We cycled along the dune path to Scheveningen, having booked accommodation before leaving Lisse. It got later and later and I roundly cursed Holland for pretending to be a flat country when in fact it had plenty of hills when you actually looked closely. By the time we got to the pension the owner was out looking for us; they go to bed early in the Hague. (I suppose this was about 11pm.) It's quite interesting that although the Dutch cycle everywhere on day-to-day journeys, the average person would no more cycle between towns than cycle to the moon, and lots of people were astonished that we were doing the trip on bike. (It's really not that far between these towns; we only did 150 miles in total, which included lots of pootling about). We ended up eating in a slabs-of-meat restaurant on the seafront, Twins. This is a notable restaurant because it was the first place that I ever drank Duvel, on one of the first days of Confiction in 1990.
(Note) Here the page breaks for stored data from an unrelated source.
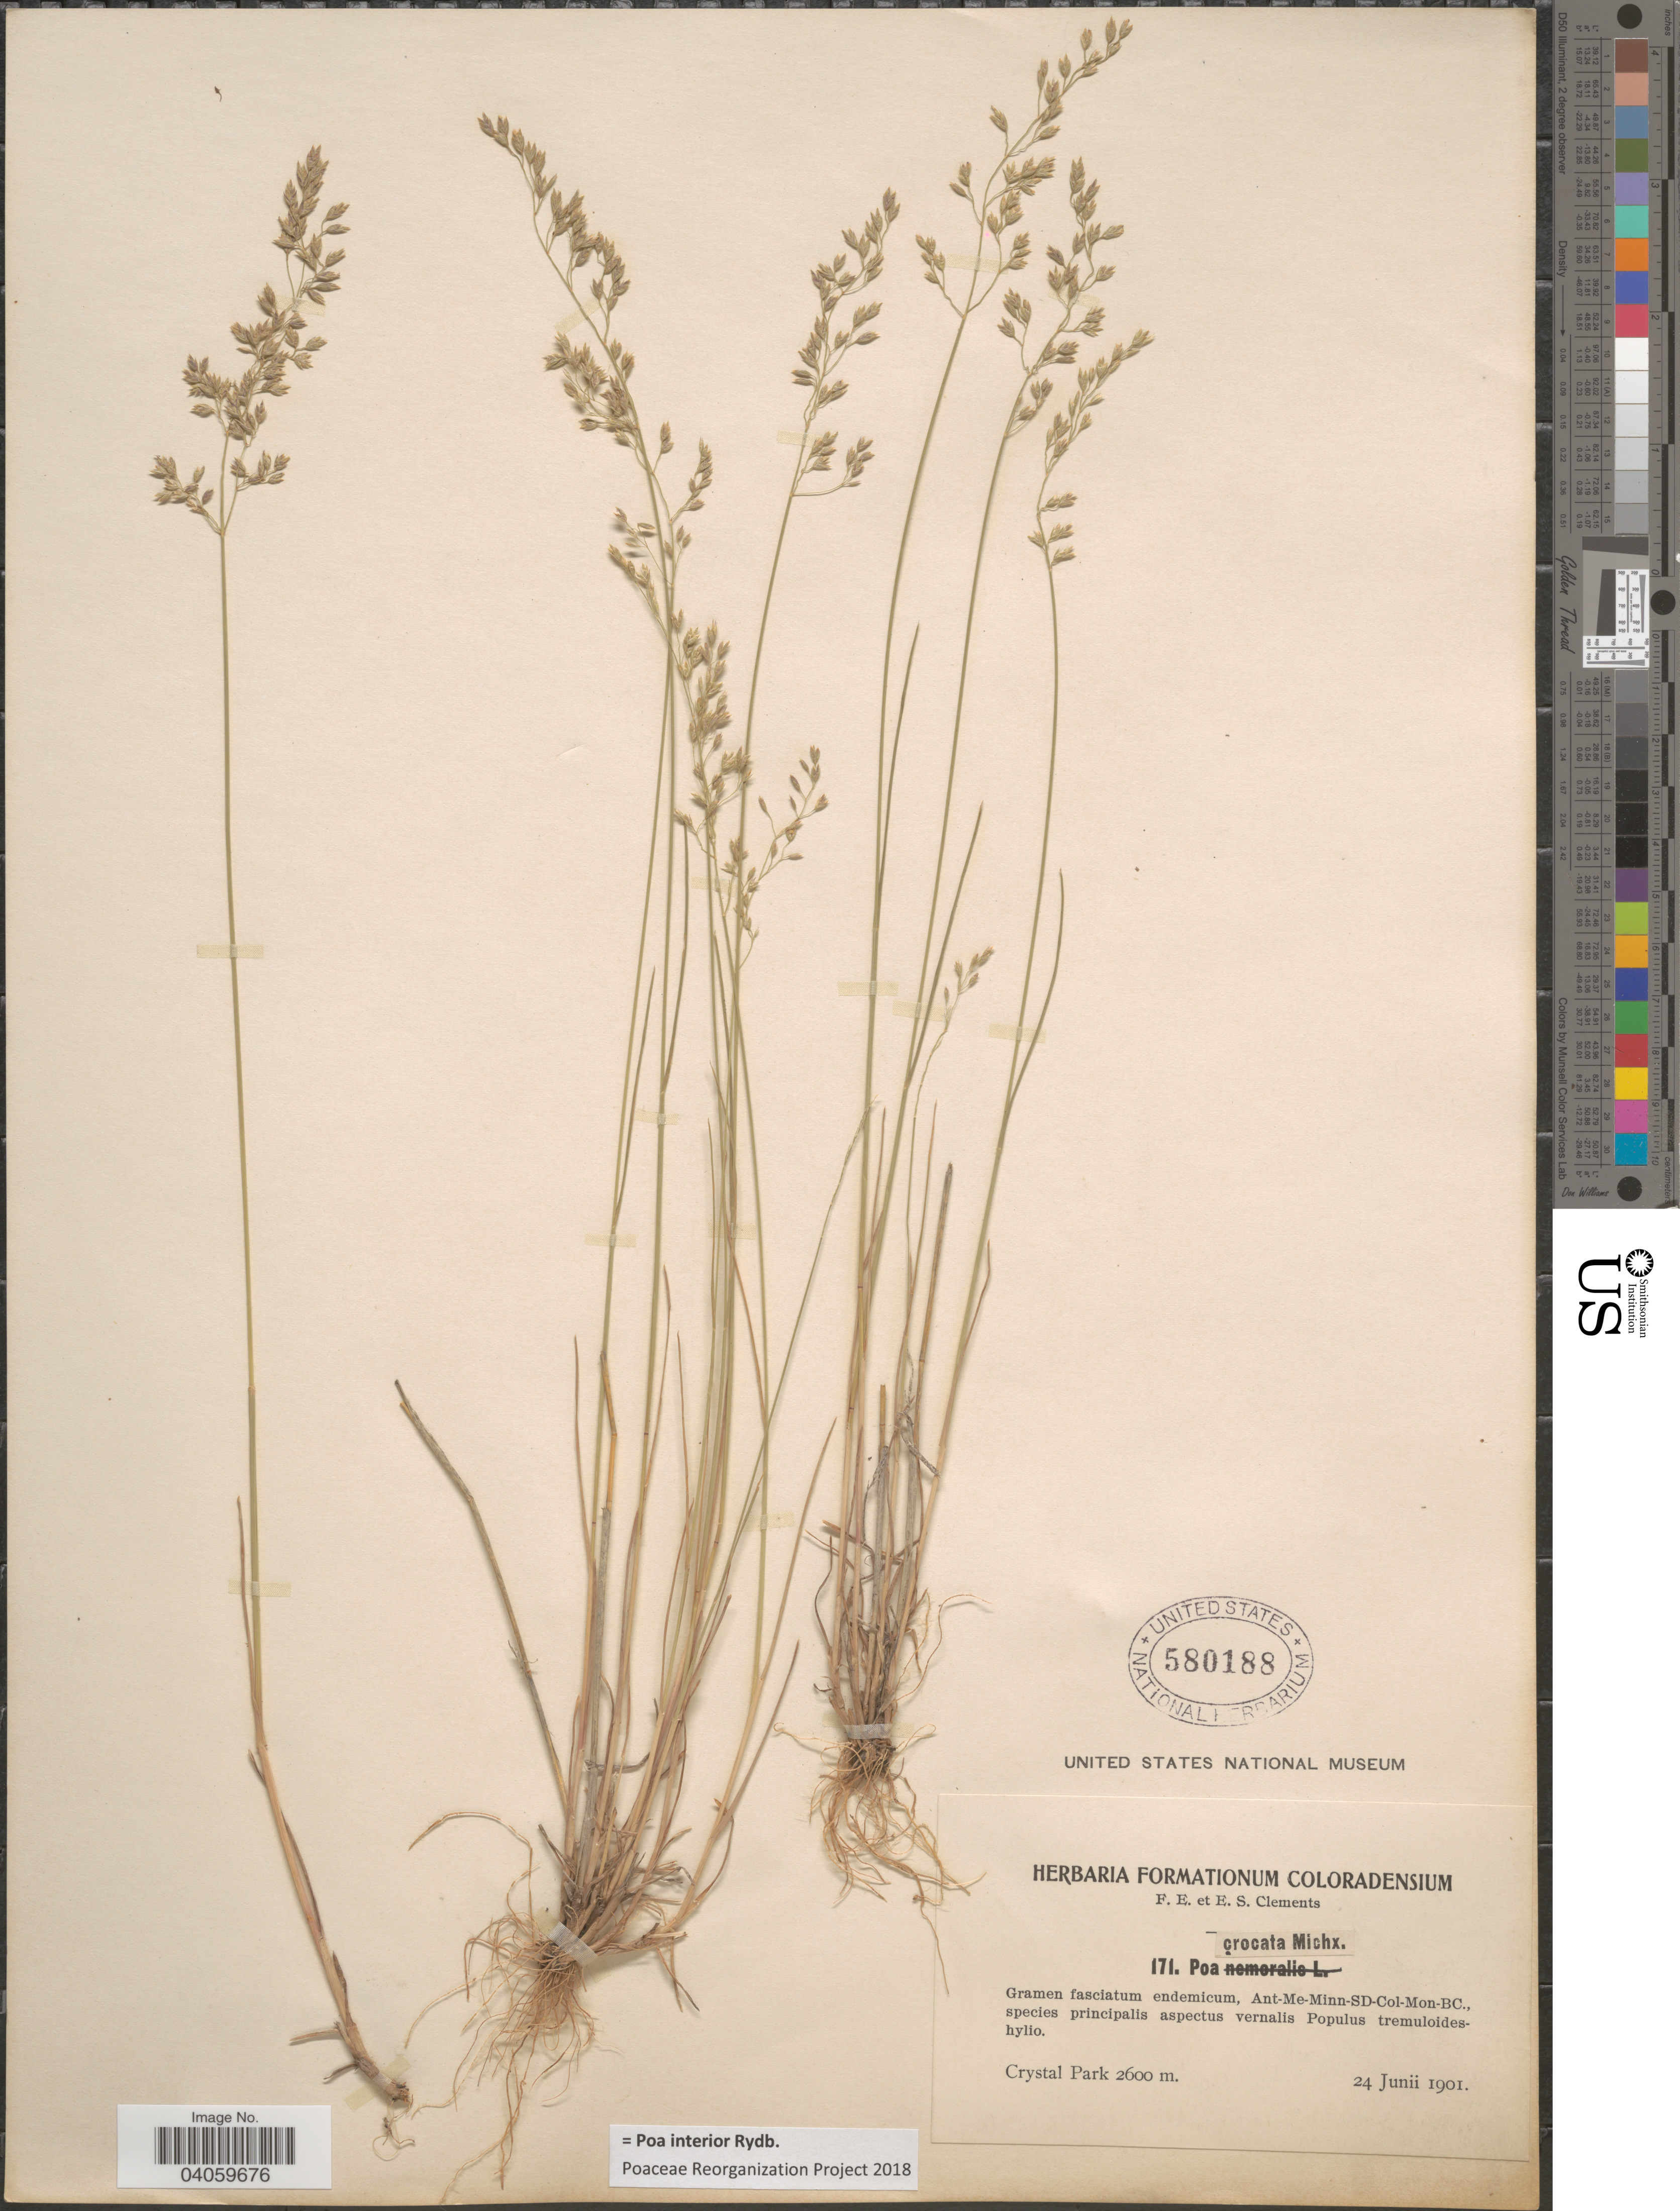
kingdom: Plantae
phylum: Tracheophyta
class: Liliopsida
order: Poales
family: Poaceae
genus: Poa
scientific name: Poa interior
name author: Rydb.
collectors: F. E. Clements & E. S. Clements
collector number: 171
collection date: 1901-06-24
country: United States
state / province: Colorado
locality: Crystal Park.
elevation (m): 2600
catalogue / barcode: US 580188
The last day we spent in the Hague, looking at bike shops (Holland has brilliant bike shops; funny that) and having lunch at Rice 'n' Spice, an Indonesian restaurant that was much frequented at that same Worldcon under the name of Poetri Ajoe. I tried another Oud Bruin, just to remind myself of what my least favourite beer style tastes like; it's still sicky sweet and fairly low alcohol. I accept that it's a major style and has lots of proponents, but it just isn't for me. It reminds me of a mild shandy, if you can contemplate such a thing.

We took another dune path to get back to Hook for the boat back, and ate in an Italian restaurant about 2 minutes cycle from the ship. It was quite funny the way that everybody in the restaurant left at exactly the same time.

The people at the next table were in an L-reg Carrera; it was very gratifying to beat them to the check-in queue on bikes. I drank Peroni there; it really is quite amazing how Peroni is the best beer on Earth when you've just been on a bike for a couple of hours. We sighed a little when we discovered that zabaglione wasn't on the dessert menu; the waiter saw our sighs and they made zabaglione for us specially. So; if you're ever in Hook of Holland, I recommend the Italian restaurant.

Once again, we were tipped off the boat at 7 in the morning, and decided to ride around Suffolk for a bit. We stopped at the White Lion in Lower Ufford for a quick pint (it was too early for lunchtime), and had a pint of the Tolly 1994 beer, Beano Stout. By the time we'd finished the Beano, it was pouring with rain; the first poor weather of the trip. So we stayed and had another pint; this time of Tolly Original. They also did some very nice sausages, it being lunchtime by this point.

We also visited two interesting teashops in Woodbridge; Mrs. Piper's in the morning, where we had perfect poached eggs for breakfast, and the Aoyama in the afternoon. One meaning of Ao is apparently a bluish green colour, and yama is most commonly 'mountain', so we reckoned this might be a coffee joke. At any rate, I have a photo of its sign, saying 'Morning Coffees, Lunches, Cream Teas. House speciality Japanese Cuisine'. It had been raining quite hard at this time, and they brought hot towels with our coffee. We were impressed.

Overall, there's something very nice about getting around under your own steam on holiday (well, my steam and Sealink's...). The best thing about it is that the cycling makes you feel so virtuous that all the beer drinking doesn't seem to matter after all. I want to go again now.